The House Republican leadership team, including Majority Leader William Lamberth, Caucus Chairman Jeremy Faison, Caucus Whip Johnny Garrett and Deputy Speaker Ron Gant, who serves as Assistant Majority Leader, all said Wednesday they were not subpoenaed, based on information gathered by reporters.
Lamberth was in charge of writing checks for House Republican Caucus business, including a $45,000-plus expenditure with Phoenix Solutions, which was paid through the Tennessee Republican Party.
Garrett said Wednesday he initially spoke with a “Candice” when he first communicated with Phoenix Solutions about doing campaign work for the caucus. He quickly figured out the woman was not a political operative and asked to speak to “Matthew Phoenix,” who purportedly ran the business. According to Smith’s guilty plea document, Cothren posed as “Matthew Phoenix” and ran the company, giving kickbacks to Casada and Smith for directing business to him.
“Candice” is identified as a girlfriend of Cothren’s who helped him create a fake email chain about the company needing to be paid, according to Smith’s guilty plea. She is reportedly said to be Ava Korby, the daughter of Calfee’s former administrative assistant, Nadine Korby, who was suspended for more than a year and then fired shortly after Smith resigned.
“I did not think I was being hoo-dooed …,” Garrett said Wednesday. “But I realized she really doesn’t have a good grasp of some of the questions I was asking about campaign activity.”
He requested another phone meeting with “Phoenix,” and Smith “shepherded” the process.

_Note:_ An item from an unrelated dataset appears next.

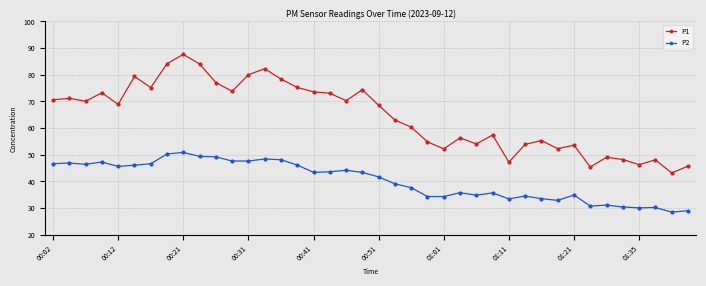

What is the average value of the P2 series?

40.3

“We probably spoke for an hour, and I was talking to a political operative who could answer my questions. But I had no idea at the time I was not speaking to ‘Matthew Phoenix,’” Garrett said. He believes that call took place around March 2020.
Democratic Rep. John Mark Windle said Wednesday he was not subpoenaed. He is believed to have been offered the position of general in the National Guard in return for his vote on the governor’s education savings account bill, which passed after Casada held the board open for nearly 45 minutes and worked the chamber for a tie-breaker in April 2019. Casada has denied making the offer, saying he didn’t have the authority.
Gov. Bill Lee has said repeatedly he doesn’t know anything about such an offer to Windle, though Calfee says he discussed the matter with Lee in a meeting in the governor’s office.
Ultimately, Zachary agreed to vote for the bill, enabling it to pass, with the understanding Knox County Schools would be removed as a voucher district. Under the program, which was found unconstitutional in two lower courts and awaits a ruling from the Supreme Court, low-income students in Metro Nashville Public Schools and Shelby County School could receive state funds, about $7,300, to enroll in private schools.
State Rep. Bob Ramsey, R-Maryville, said Wednesday he was offered a new jail pod in return for his vote on the ESA bill. He declined without hearing from his sheriff.